Images proliferate our world. There is a social fascination for disaster images. There is a hyper-meditation upon events that occur outside of our immediate comprehension. How can film re-negotiate our relationship to catastrophic events and an unrecognisable, apocalyptic environment? How can visual inquiry expand as a sociopolitical investigation into selective, political blurring of public facts?
The nuclear disaster of Fukushima acts as a point of departure from which to reflect on and expose the fragility and folly of humanity in the age of the Anthropocene. The discussion will explore how artists’ responses can act as a platform from which to explore abstract fears and factual realities, apocalyptic landscapes and the invisible threat of nuclear radiation.
Tadasu Takamine. Japan Syndrome Kansai version
31 mins, 2011
Japan Syndrome is a three-part performative video focusing upon the social consequences of the Fukushima disaster. In this work Takamine explores the ‘coolness’ or serenity of the Japanese people: by displacing this socially promoted quality alongside the recent ecological effects of the reactor meltdown, Takamine exposes the political efforts to hoodwink the Japanese population through a recognisable national image.
33 mins, 2014, plus clip of Kurosawa’s original film.
The 1955 Japanese film, I Live in Fear, was written and directed by Akira Kurosawa, and driven by his concern over the nuclear weapon testings on Bikini Atoll. The story follows an elderly factory owners increasingly obsessive fear of imminent nuclear disaster: a fear that drives him to move his entire extended family away from Japan and to the imagined safety of a farm in Brazil.
Following the Fukushima disaster, Fischer and el Sani invited fugitives from the Aichi Prefecture and actors to a screening of the classic film. The screening was followed by a discussion and improvisation workshop that focused on the exploration of fears and uncertainties surrounding nuclear catastrophe and the threat of radiation. Held as part of the Aichi Triennale in 2013, the event creates a cyclical manifestation of artistic inquiry into nuclear threat.
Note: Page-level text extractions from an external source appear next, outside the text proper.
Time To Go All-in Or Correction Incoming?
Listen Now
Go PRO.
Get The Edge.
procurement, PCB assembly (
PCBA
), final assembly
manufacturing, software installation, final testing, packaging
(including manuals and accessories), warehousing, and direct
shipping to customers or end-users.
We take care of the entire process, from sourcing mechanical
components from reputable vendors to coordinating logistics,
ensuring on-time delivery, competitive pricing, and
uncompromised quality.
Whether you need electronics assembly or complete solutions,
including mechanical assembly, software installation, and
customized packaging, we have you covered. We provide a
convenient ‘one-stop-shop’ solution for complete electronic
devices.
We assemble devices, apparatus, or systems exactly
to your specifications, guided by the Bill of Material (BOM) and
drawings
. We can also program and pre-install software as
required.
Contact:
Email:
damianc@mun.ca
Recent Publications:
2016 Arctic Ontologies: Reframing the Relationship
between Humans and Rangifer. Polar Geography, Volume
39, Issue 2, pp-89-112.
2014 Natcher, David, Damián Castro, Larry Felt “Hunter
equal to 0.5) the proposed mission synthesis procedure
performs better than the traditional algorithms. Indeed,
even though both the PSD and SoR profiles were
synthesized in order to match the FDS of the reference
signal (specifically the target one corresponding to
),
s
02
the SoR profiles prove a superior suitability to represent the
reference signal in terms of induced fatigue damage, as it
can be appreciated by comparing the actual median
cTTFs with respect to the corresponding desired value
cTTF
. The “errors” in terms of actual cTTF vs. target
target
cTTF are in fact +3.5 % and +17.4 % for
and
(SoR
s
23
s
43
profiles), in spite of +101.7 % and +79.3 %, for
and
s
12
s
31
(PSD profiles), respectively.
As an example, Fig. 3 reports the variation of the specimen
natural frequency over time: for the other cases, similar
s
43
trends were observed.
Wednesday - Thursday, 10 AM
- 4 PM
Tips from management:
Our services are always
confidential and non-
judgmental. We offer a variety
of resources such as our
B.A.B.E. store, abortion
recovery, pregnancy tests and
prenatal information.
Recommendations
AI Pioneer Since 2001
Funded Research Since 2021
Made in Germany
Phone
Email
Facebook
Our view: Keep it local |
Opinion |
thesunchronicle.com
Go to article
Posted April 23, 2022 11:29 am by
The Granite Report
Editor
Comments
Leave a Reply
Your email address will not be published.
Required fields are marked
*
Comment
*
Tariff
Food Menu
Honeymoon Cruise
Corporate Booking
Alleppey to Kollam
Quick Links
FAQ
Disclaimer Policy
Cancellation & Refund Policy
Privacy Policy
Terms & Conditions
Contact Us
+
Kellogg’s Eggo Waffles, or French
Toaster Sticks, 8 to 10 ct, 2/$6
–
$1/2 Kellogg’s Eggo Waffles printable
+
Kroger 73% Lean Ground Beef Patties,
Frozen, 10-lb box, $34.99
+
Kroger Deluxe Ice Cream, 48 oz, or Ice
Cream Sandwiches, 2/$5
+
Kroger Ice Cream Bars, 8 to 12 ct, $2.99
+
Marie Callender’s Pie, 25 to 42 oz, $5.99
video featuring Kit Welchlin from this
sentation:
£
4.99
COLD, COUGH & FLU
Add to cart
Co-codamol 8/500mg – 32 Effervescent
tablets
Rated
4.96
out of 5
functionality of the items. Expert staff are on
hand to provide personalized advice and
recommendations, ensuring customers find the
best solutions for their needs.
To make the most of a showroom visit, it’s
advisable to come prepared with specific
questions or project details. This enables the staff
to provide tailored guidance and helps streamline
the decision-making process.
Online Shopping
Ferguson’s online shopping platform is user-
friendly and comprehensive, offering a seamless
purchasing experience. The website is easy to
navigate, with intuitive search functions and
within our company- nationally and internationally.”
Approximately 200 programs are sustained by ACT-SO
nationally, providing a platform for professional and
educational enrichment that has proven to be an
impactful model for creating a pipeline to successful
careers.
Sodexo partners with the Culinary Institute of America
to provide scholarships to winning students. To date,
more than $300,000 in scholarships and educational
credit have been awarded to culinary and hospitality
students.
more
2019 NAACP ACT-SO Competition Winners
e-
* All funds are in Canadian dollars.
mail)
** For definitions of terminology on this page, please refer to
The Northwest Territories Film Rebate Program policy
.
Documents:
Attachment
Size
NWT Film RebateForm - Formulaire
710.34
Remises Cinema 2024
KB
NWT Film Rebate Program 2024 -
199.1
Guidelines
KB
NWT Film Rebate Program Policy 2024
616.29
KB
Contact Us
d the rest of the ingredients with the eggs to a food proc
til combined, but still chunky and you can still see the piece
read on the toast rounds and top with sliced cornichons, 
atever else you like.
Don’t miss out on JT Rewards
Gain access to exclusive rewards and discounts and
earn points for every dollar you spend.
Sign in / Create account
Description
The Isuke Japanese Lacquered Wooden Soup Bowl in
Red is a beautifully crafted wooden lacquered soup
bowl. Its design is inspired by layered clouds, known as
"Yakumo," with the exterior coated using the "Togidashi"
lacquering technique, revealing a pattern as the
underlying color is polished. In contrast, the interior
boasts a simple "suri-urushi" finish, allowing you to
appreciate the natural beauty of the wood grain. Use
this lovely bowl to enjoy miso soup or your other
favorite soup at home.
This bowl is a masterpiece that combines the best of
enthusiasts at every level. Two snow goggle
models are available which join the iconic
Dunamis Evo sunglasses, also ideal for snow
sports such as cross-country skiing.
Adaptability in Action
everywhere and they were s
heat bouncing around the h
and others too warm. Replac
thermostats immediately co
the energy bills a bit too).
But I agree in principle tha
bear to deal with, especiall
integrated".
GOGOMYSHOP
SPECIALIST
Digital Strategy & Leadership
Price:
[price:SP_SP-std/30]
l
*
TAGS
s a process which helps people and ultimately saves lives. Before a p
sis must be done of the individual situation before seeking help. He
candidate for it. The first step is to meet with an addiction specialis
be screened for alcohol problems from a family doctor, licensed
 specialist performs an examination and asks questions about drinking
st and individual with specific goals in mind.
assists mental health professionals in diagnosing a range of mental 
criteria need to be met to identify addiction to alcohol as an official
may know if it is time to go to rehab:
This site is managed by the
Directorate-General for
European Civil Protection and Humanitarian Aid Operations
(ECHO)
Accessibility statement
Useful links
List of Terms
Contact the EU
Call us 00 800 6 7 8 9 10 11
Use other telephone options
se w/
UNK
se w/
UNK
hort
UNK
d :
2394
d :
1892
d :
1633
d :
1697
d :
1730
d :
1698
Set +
I Live in Fear After March 11 acts as a social warning through both its historical repetition and renewed, contemporary urgency.
23 mins, 2015
Ah humanity! is a visual, ethnographic inquiry into our current condition, portraying an apocalyptic view of modernity alongside a collective, historical amnesia. Taking the Fukushima disaster as its starting point, the film identifies a flux between the abstract and the documentary through a variety of artistic mediums and form. Images were shot on a telephone through a handheld telescope, whilst the audio shifts between excerpts from Japanese genbaku and related film sountracks, to audio recordings from seismic laboratories and locational sites. Ah humanity! is a collaborative film that offers a multi-dimensional discussion: overlapping and interlinking artistic form, anthropological debate and the reality of human disaster.